| Elenco dei compiti |
A) Elenca tutti i verbi coniugati al condizionale presenti nel testo di lettura sulla proposta criticata da Brunetta.
B) Prosegui il testo di lettura sulla proposta criticata da Brunetta, partendo subito dopo la sua ultima frase.

| Testo di lettura |
Brunetta sull’Huffington Post ha considerato la proposta una follia perché prosciugherebbe le casse delle banche e renderebbe il sistema illiquido, perché verrebbero vincolate le risorse finanziarie che gli italiani detengono nei conti correnti: denaro che le banche usano per la leva finanziaria.

Serve invece lo sconto fiscale afferma Brunetta, serve lo strumento noto come Conti individuali di risparmio (CIR), con cui viene concesso al risparmiatore un sistema di risparmio fiscale.

Se si operasse diversamente, scrive ancora Brunetta, “si cambiano le caratteristiche strutturali del debito pubblico italiano, creando emissioni non fungibili con quello già emesso”.

Non ci resta che il Recovery Fund…

Non resta che il Recovery Fund per finanziare l’Italia, ma quando tale strumento sarà davvero disponibile?

| Dati del dataset |

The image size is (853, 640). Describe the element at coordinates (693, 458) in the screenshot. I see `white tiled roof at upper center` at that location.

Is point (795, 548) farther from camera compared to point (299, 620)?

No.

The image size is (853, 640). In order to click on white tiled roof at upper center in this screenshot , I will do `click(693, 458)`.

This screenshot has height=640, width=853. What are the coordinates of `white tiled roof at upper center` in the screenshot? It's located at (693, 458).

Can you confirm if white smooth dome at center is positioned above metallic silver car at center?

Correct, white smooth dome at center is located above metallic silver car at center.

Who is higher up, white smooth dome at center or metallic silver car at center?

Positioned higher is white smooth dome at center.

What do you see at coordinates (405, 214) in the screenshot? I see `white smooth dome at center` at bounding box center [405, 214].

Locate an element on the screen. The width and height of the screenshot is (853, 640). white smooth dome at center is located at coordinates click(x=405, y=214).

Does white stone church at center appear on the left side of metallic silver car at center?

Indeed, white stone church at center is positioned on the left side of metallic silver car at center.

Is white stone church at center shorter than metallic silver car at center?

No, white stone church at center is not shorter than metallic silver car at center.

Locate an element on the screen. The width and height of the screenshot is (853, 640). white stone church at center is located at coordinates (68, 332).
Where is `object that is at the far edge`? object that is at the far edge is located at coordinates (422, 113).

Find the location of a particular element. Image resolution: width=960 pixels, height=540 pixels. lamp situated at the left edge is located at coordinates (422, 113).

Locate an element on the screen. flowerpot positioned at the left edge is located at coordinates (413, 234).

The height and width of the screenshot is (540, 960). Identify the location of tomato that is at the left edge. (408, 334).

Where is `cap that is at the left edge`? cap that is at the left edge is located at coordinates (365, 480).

| Le tue risposte |
A) prosciugherebbe, renderebbe, verrebbero

B)
Quello che è noto è che dovrebbe essere finanziato dal Bilancio europeo 2021-2027, il quale non è stato ancora approvato dagli Stati UE. Una vicenda quest’ultima risalente a prima della crisi Covid-19.

Oltre ciò non è noto in definitiva quanti fondi conterrà davvero il Recovery Fund, perché alcuni stati vorrebbero che contenesse poche risorse, altri vorrebbero che si trattasse di un piano pluriennale per spalmare le risorse su più anni a venire.

Concludendo

L’oro alla patria non è la soluzione, chiedere prestiti significa fare debito, altri strumenti all’orizzonte non se ne vedono…

Un altro John Maynard Keynes cercasi.